Data shown ::
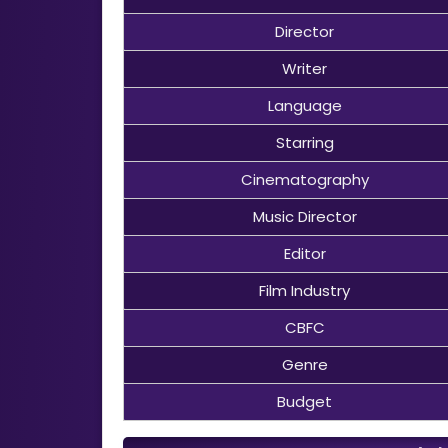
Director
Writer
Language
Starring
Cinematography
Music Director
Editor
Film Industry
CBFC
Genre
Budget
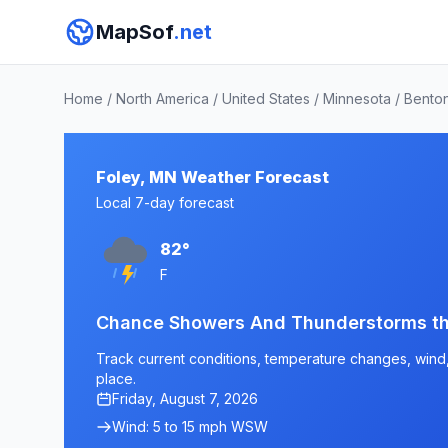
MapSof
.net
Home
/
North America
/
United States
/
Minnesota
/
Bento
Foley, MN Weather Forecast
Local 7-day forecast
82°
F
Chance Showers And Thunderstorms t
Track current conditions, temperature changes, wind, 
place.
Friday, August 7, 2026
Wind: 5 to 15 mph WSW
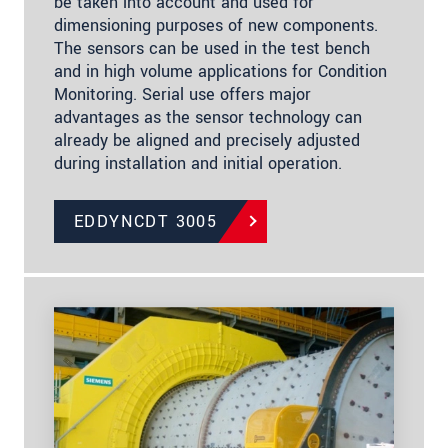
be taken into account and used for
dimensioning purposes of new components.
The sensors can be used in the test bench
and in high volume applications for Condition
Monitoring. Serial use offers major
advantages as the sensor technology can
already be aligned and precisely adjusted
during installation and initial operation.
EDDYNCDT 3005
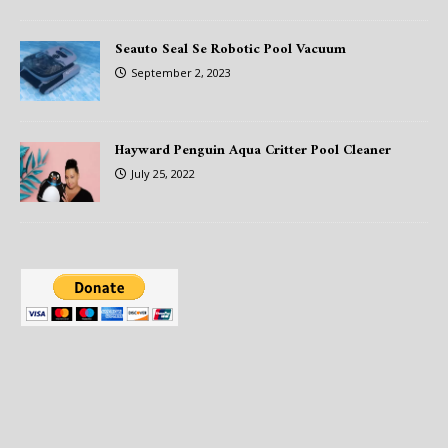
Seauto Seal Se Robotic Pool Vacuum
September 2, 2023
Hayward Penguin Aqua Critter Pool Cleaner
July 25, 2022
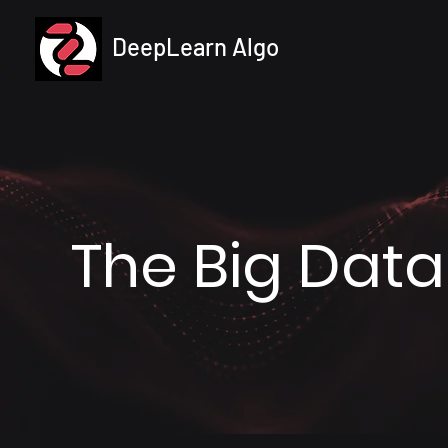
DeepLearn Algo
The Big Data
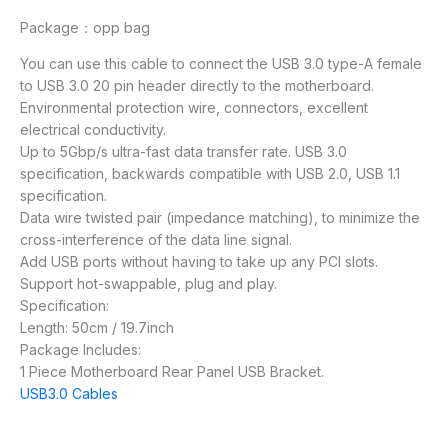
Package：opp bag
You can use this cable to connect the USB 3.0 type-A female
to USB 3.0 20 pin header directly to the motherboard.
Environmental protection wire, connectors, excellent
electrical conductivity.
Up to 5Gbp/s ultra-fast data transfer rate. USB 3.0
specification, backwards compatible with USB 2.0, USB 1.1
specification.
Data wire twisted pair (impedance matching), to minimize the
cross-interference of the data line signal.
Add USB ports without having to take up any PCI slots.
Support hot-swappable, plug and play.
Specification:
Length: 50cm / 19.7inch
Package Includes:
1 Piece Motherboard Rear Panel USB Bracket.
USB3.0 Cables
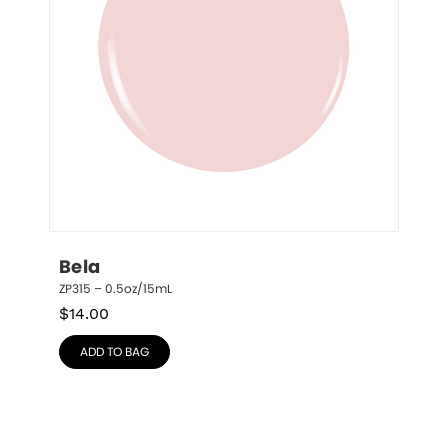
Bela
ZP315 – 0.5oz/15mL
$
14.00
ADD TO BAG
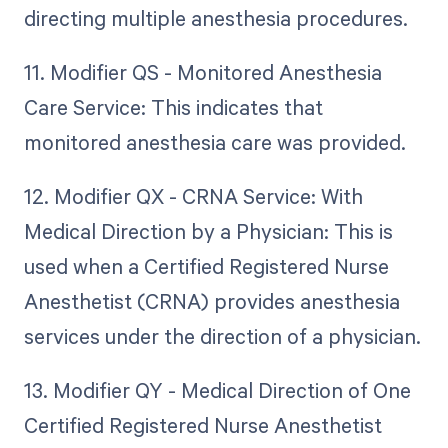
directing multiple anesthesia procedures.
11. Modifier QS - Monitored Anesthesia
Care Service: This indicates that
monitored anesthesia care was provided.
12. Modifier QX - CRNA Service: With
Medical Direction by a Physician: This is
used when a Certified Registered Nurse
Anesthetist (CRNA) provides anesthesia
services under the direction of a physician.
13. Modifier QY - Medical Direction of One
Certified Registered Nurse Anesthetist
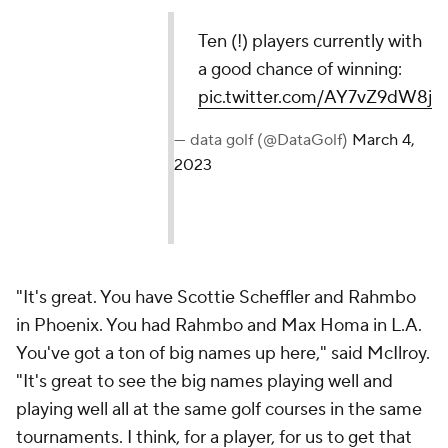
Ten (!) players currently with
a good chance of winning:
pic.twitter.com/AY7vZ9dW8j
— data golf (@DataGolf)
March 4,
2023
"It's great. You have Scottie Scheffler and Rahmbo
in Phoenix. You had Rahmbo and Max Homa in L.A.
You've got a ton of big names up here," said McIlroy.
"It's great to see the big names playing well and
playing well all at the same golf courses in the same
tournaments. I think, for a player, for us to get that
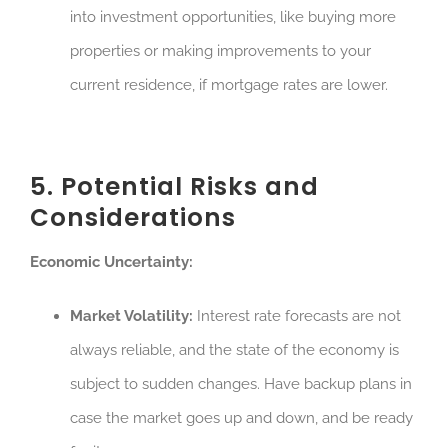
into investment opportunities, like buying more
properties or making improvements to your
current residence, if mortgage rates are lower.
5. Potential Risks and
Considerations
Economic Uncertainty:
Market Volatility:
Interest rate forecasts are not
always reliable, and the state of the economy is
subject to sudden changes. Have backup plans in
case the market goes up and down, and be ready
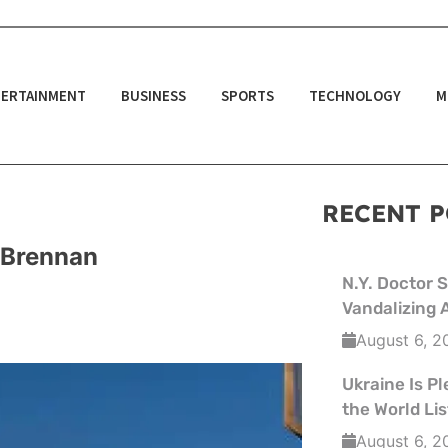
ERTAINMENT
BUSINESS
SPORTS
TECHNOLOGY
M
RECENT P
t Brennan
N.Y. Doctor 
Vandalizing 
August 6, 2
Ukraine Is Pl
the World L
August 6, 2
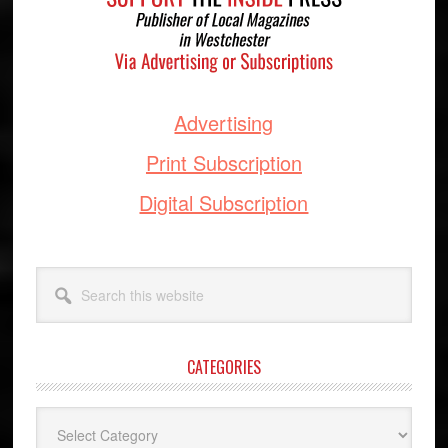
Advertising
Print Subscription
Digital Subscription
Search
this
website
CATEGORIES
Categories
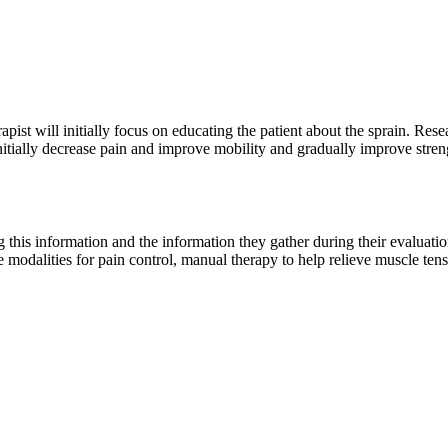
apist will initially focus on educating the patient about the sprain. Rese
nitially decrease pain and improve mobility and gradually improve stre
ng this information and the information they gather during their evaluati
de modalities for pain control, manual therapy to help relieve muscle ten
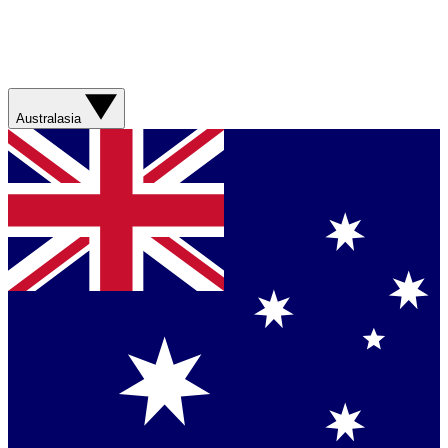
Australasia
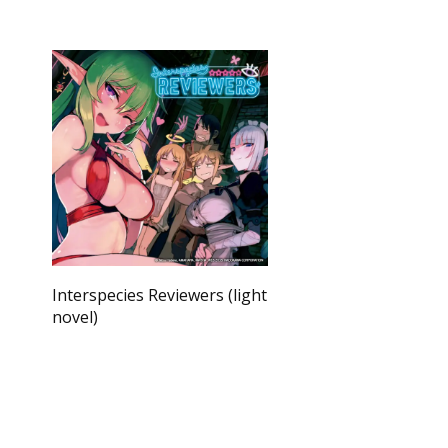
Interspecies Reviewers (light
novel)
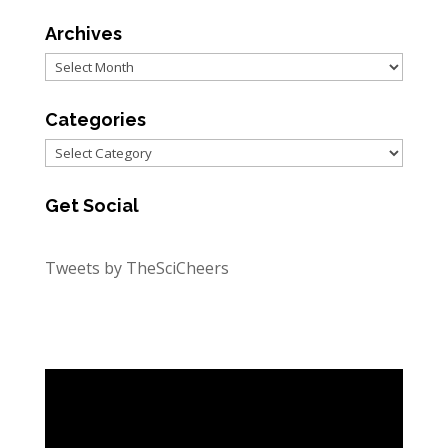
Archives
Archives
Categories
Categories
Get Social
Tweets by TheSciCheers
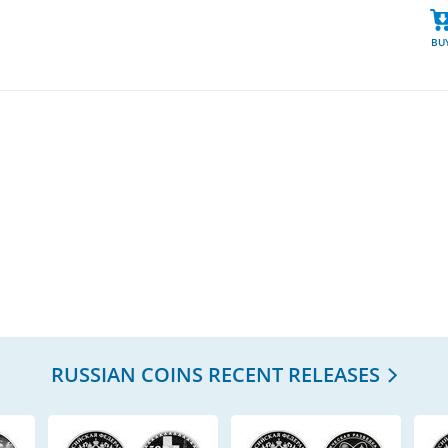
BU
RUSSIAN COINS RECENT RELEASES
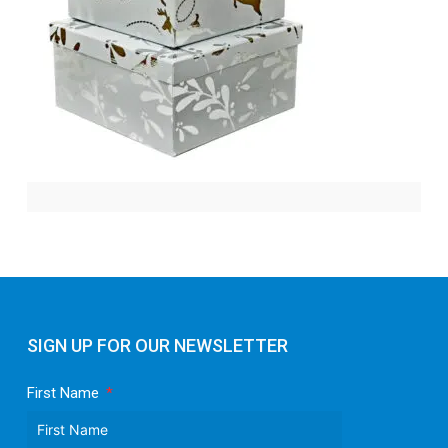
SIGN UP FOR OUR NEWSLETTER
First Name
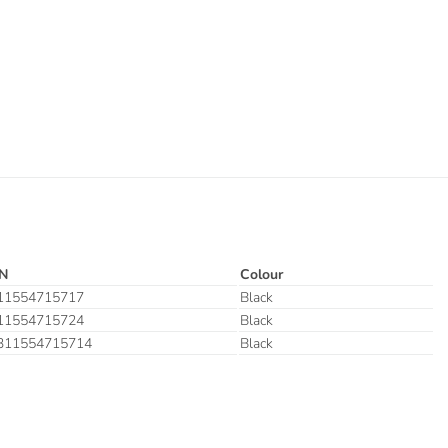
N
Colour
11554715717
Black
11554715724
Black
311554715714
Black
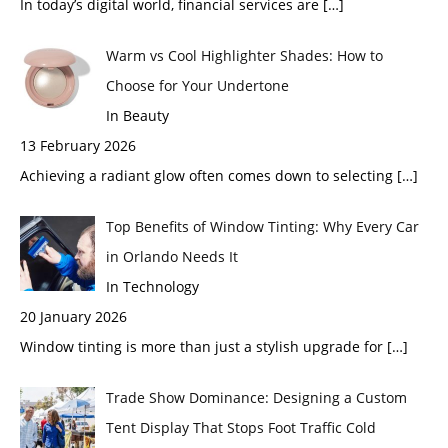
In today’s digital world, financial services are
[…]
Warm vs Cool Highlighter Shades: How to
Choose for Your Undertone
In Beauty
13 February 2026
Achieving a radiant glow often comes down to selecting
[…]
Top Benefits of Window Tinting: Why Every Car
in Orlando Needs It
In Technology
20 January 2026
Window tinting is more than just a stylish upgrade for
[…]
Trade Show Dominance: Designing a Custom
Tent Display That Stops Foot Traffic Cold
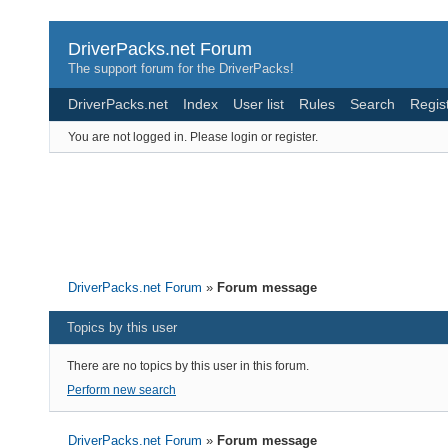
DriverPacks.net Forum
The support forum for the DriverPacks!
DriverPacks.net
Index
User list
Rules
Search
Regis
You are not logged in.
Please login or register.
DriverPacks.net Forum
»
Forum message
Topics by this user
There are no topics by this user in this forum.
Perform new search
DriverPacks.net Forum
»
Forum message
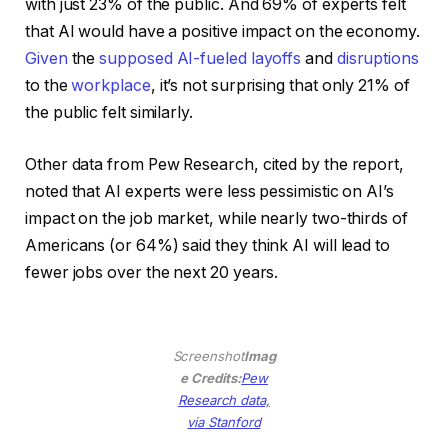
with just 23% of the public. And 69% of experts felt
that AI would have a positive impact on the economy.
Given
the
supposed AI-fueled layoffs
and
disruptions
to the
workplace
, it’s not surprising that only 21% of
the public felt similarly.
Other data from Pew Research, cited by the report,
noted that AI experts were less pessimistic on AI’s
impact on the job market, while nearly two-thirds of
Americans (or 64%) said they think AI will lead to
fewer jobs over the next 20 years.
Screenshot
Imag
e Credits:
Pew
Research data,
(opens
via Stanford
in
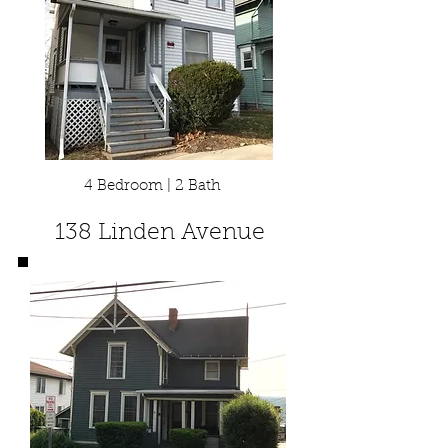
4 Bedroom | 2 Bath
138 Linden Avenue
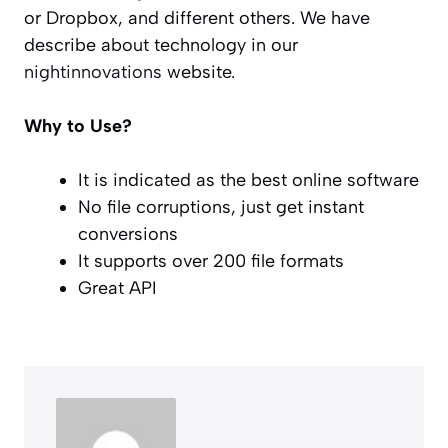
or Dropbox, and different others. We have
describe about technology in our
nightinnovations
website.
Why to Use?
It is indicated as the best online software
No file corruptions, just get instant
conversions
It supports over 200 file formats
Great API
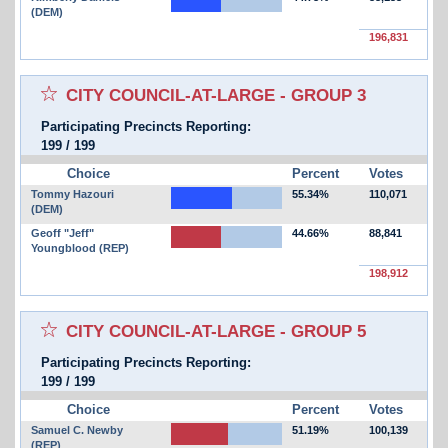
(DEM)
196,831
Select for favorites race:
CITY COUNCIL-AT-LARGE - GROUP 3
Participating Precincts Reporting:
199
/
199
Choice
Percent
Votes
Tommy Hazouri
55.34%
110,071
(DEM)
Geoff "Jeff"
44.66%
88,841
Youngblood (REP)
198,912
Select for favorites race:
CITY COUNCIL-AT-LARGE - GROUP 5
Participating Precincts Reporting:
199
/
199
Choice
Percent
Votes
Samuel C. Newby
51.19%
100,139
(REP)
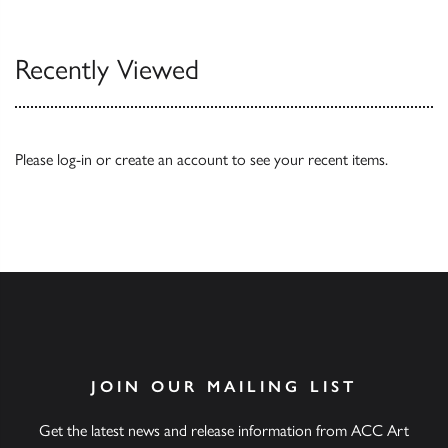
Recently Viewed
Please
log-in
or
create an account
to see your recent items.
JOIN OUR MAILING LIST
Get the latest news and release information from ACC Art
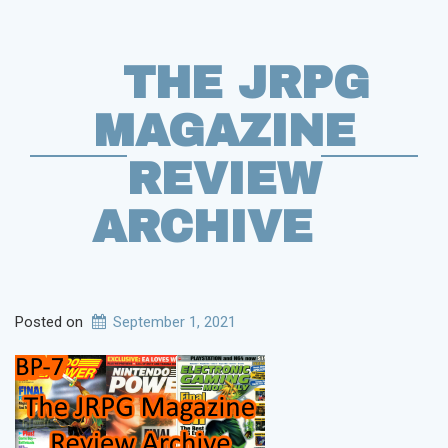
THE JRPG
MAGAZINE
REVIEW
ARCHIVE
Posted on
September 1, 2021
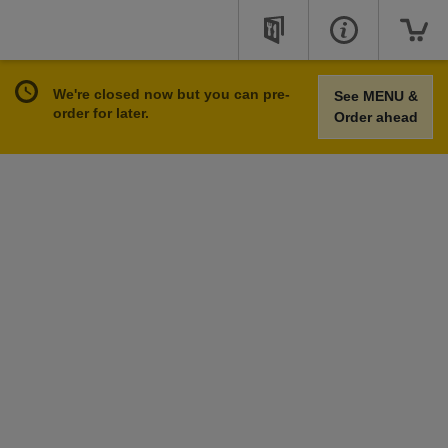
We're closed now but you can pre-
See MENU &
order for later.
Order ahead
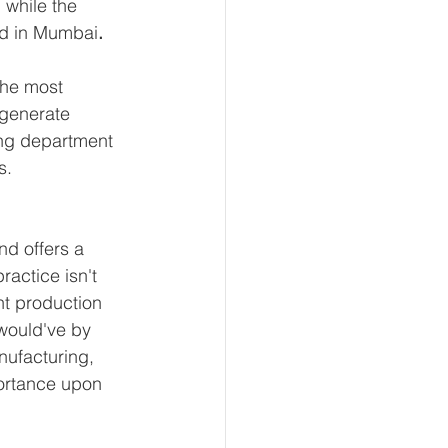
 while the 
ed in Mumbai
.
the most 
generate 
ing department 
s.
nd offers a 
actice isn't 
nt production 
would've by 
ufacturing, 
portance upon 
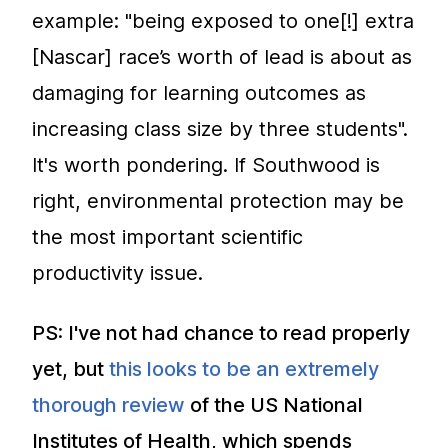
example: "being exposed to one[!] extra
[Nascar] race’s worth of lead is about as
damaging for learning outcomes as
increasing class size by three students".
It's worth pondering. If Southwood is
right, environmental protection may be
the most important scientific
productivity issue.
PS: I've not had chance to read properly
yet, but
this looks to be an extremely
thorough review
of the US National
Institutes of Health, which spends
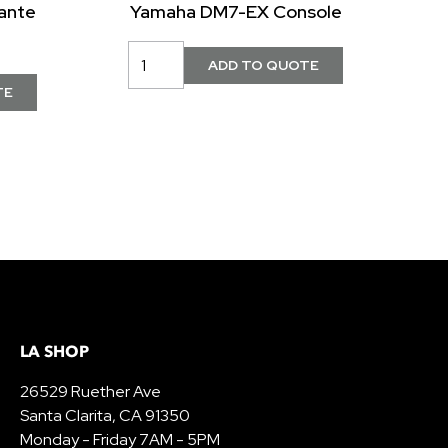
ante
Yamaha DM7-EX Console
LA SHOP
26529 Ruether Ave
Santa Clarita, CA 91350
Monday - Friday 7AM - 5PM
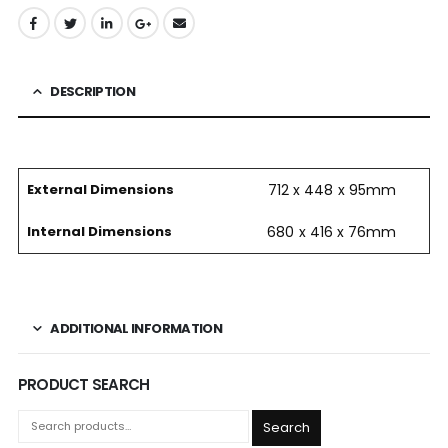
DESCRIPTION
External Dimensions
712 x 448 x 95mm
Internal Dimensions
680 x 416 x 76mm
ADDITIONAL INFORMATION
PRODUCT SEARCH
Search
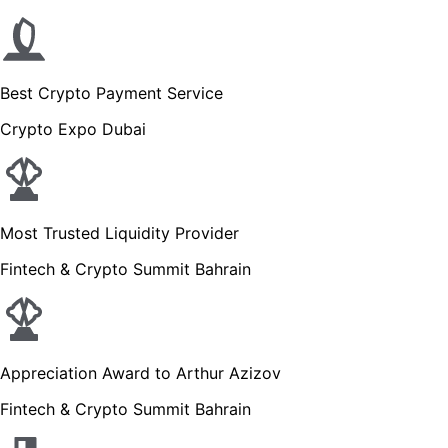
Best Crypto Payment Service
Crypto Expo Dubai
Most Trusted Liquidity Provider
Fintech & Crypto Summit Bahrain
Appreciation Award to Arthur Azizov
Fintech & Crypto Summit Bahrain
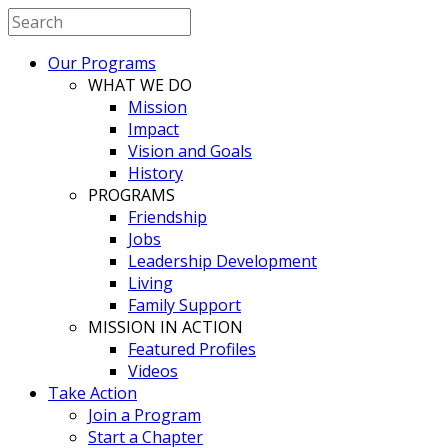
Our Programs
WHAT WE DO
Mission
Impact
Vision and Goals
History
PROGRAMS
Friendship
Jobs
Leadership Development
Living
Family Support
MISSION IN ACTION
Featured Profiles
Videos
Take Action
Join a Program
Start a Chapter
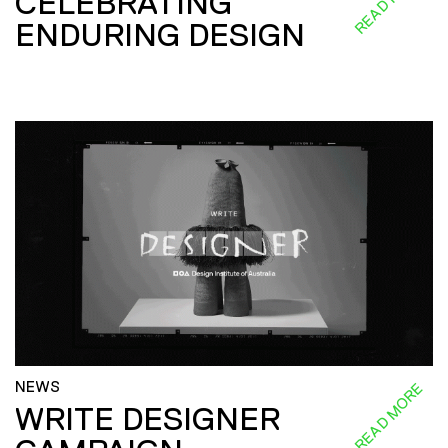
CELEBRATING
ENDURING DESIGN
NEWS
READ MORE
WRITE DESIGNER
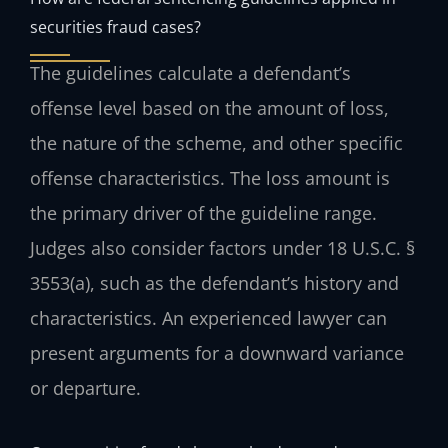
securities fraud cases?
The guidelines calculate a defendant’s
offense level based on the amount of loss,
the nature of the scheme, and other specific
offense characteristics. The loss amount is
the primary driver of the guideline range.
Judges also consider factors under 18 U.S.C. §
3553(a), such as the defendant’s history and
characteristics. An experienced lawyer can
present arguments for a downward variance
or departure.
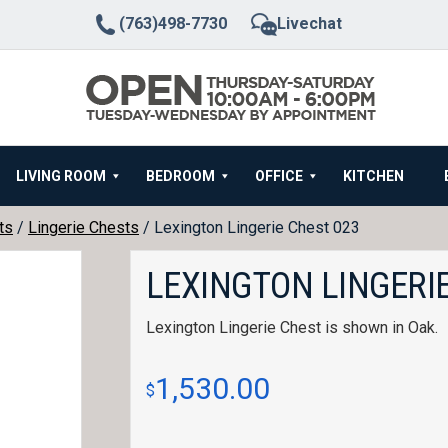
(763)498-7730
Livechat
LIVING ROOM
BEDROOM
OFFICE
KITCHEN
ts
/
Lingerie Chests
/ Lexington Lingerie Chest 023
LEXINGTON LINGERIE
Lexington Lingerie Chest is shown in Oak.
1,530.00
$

Task brief :: Render the stretch of the listing from the line containing "Best Crypto Payment Service" through the line containing "or departure." as a Markdown table with the columns Row and Text, numbering each line and omitting blank lines. Leave the pictures out.

Written reply ::
| Row | Text |
|---|---|
| 1 | Best Crypto Payment Service |
| 2 | Crypto Expo Dubai |
| 3 | Most Trusted Liquidity Provider |
| 4 | Fintech & Crypto Summit Bahrain |
| 5 | Appreciation Award to Arthur Azizov |
| 6 | Fintech & Crypto Summit Bahrain |
| 7 | Our Programs |
| 8 | WHAT WE DO |
| 9 | Mission |
| 10 | Impact |
| 11 | Vision and Goals |
| 12 | History |
| 13 | PROGRAMS |
| 14 | Friendship |
| 15 | Jobs |
| 16 | Leadership Development |
| 17 | Living |
| 18 | Family Support |
| 19 | MISSION IN ACTION |
| 20 | Featured Profiles |
| 21 | Videos |
| 22 | Take Action |
| 23 | Join a Program |
| 24 | Start a Chapter |
| 25 | CELEBRATING |
| 26 | ENDURING DESIGN |
| 27 | NEWS |
| 28 | READ MORE |
| 29 | WRITE DESIGNER |
| 30 | securities fraud cases? |
| 31 | The guidelines calculate a defendant’s |
| 32 | offense level based on the amount of loss, |
| 33 | the nature of the scheme, and other specific |
| 34 | offense characteristics. The loss amount is |
| 35 | the primary driver of the guideline range. |
| 36 | Judges also consider factors under 18 U.S.C. § |
| 37 | 3553(a), such as the defendant’s history and |
| 38 | characteristics. An experienced lawyer can |
| 39 | present arguments for a downward variance |
| 40 | or departure. |